____ Data listing

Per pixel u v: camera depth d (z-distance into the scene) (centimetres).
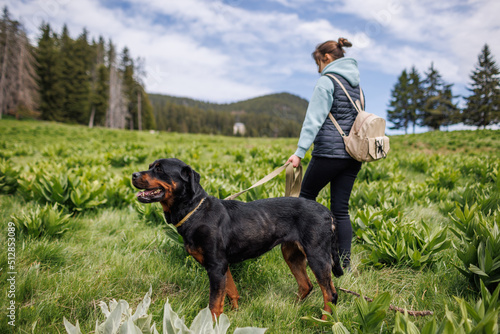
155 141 2320
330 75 292
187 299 255
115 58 6197
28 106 4278
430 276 274
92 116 5734
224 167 834
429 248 302
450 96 5512
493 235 244
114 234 402
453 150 1598
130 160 1032
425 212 466
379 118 280
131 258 315
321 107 285
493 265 231
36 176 545
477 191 481
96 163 970
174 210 241
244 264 311
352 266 304
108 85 5803
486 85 3703
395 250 310
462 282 263
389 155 1199
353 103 291
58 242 343
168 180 235
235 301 253
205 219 236
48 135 2405
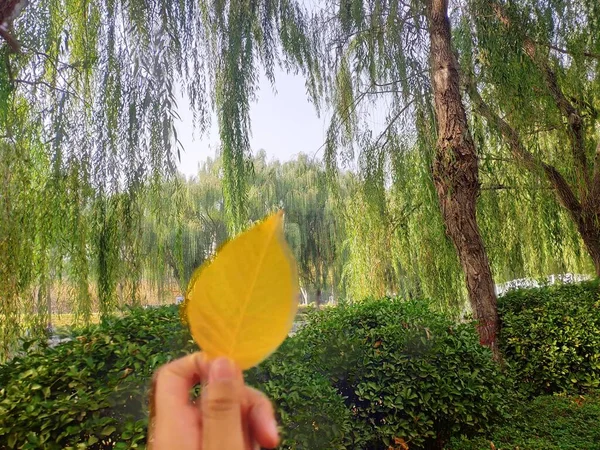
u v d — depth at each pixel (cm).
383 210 626
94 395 207
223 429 31
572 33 589
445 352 360
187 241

________

**Activity:**
From the line containing "205 219 236" through the last line of the records, both included, output those lines exactly and nothing else; skip the pictures.

**Answer area:**
205 219 236
48 135 2405
u v d — depth at each pixel (cm).
383 210 626
94 395 207
223 429 31
572 33 589
445 352 360
187 241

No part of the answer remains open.